## Texte à lire
================================
Immédiatement le gouvernement et l'opposition se sont renvoyés la balle sur le sujet. Côté gouvernement, cette marque de confiance montrerait que la politique économique de François Holllande s'est rendue crédible auprès des investisseurs. Côté opposition, Valérie Pécresse s'est empressée de percevoir dans cette performance le résultat de la politique de Sarkozy. Mais les uns comme les autres semblent se réjouir de la nouvelle. Ils n'ont pas forcément raison. Voyons pourquoi.
D'abord, nombreux sont les économistes à insister sur le caractère très relatif de cette confiance accordée à la France par les marchés. Il s'agit de très court terme (trois et six mois), même si les obligations à dix ans bénéficient également de taux favorables (2,4% environ). L'économiste et ancien expert du MEDEF Jean-Luc Gréau considère qu'il y a «une dimension de pari» dans ces taux négatifs proposés à la France. Il n'hésite pas à rappeller qu'en 2006, juste avant la crise économique, «la Grèce et l'Irlande avaient obtenu sur les marchés des taux d'emprunt plus avantageux que l'Allemagne, preuve que les investisseurs ne sont pas infaillibles.»
Les investisseurs qui ont des liquidités à placer n'ont plus aucune confiance dans le système bancaire, pouvant théoriquement rapporter plus d'argent mais présentant trop de risques. C'est dans cette perspective que, mardi 10 juillet, le gouverneur de la Banque de France, Christian Noyer, a parlé de «dysfonctionnement des marchés » : le secteur bancaire apparaît fermé aux investisseurs car trop instable. Ceux-ci préfèrent se réfugier vers les titres d'Etat. En quelque sorte, prêter à la France revient pour eux à choisir la sécurité pour leurs placements, comme s'ils louaient un coffre-fort...
Cette confiance dans la dette française doit également s'interpréter au regard de la très grande inquiétude suscitée par les pays du Sud, la Grèce, l'Espagne et l'Italie notamment.
================================
Reproduisez à l'identique, s'il vous plaît, le passage du texte sur la dette française qui commence à « Les investisseurs qui » et se termine à « et l'Italie notamment. ». Les matériaux ci-dessous proviennent d'une autre source.
================================
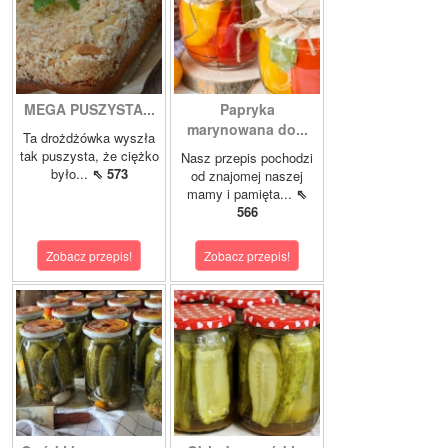
MEGA PUSZYSTA...
Papryka
marynowana do...
Ta drożdżówka wyszła
tak puszysta, że ciężko
Nasz przepis pochodzi
było...
⇖ 573
od znajomej naszej
mamy i pamięta...
⇖
566
Zobacz przepis!
Zobacz przepis!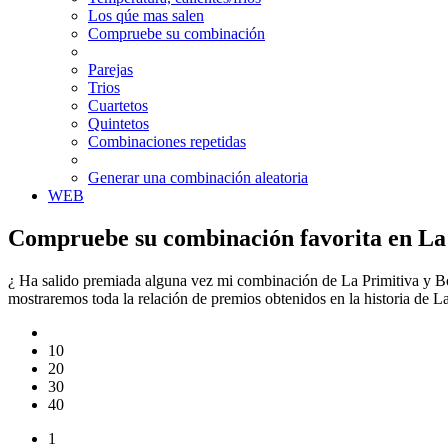
Los qúe mas salen
Compruebe su combinación
Parejas
Trios
Cuartetos
Quintetos
Combinaciones repetidas
Generar una combinación aleatoria
WEB
Compruebe su combinación favorita en La 
¿ Ha salido premiada alguna vez mi combinación de La Primitiva y Bo
mostraremos toda la relación de premios obtenidos en la historia de 
10
20
30
40
1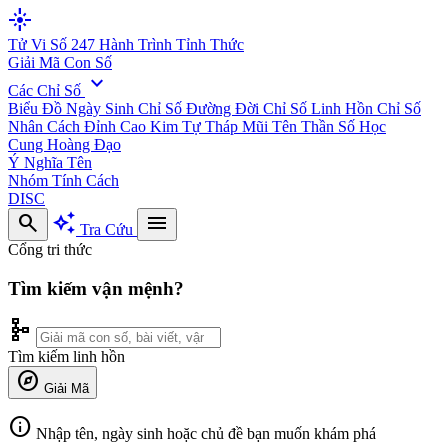
flare
Tử Vi Số 247
Hành Trình Tỉnh Thức
Giải Mã Con Số
expand_more
Các Chỉ Số
Biểu Đồ Ngày Sinh
Chỉ Số Đường Đời
Chỉ Số Linh Hồn
Chỉ Số
Nhân Cách
Đỉnh Cao Kim Tự Tháp
Mũi Tên Thần Số Học
Cung Hoàng Đạo
Ý Nghĩa Tên
Nhóm Tính Cách
DISC
search
auto_awesome
menu
Tra Cứu
Cổng tri thức
Tìm kiếm vận mệnh?
schema
Tìm kiếm linh hồn
explore
Giải Mã
info
Nhập tên, ngày sinh hoặc chủ đề bạn muốn khám phá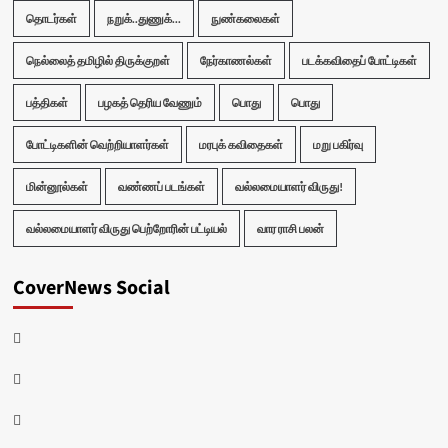
தொடர்கள்
நறுக்..துணுக்...
நுண்கலைகள்
நெல்லைத் தமிழில் திருக்குறள்
நேர்காணல்கள்
படக்கவிதைப் போட்டிகள்
பத்திகள்
பழகத் தெரிய வேணும்
பொது
பொது
போட்டிகளின் வெற்றியாளர்கள்
மரபுக் கவிதைகள்
மறு பகிர்வு
மின்னூல்கள்
வண்ணப் படங்கள்
வல்லமையாளர் விருது!
வல்லமையாளர் விருது பெற்றோரின் பட்டியல்
வார ராசி பலன்
CoverNews Social
Facebook
Twitter
Youtube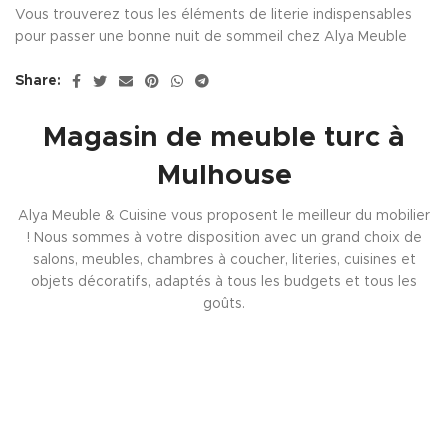
Vous trouverez tous les éléments de literie indispensables
pour passer une bonne nuit de sommeil chez Alya Meuble
Share:
Magasin de meuble turc à
Mulhouse
Alya Meuble & Cuisine vous proposent le meilleur du mobilier
! Nous sommes à votre disposition avec un grand choix de
salons, meubles, chambres à coucher, literies, cuisines et
objets décoratifs, adaptés à tous les budgets et tous les
goûts.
================================
## Tâche accomplie
Les investisseurs qui ont des liquidités à placer n'ont plus aucune confiance dans le système bancaire, pouvant théoriquement rapporter plus d'argent mais présentant trop de risques. C'est dans cette perspective que, mardi 10 juillet, le gouverneur de la Banque de France, Christian Noyer, a parlé de «dysfonctionnement des marchés » : le secteur bancaire apparaît fermé aux investisseurs car trop instable. Ceux-ci préfèrent se réfugier vers les titres d'Etat. En quelque sorte, prêter à la France revient pour eux à choisir la sécurité pour leurs placements, comme s'ils louaient un coffre-fort...
Cette confiance dans la dette française doit également s'interpréter au regard de la très grande inquiétude suscitée par les pays du Sud, la Grèce, l'Espagne et l'Italie notamment.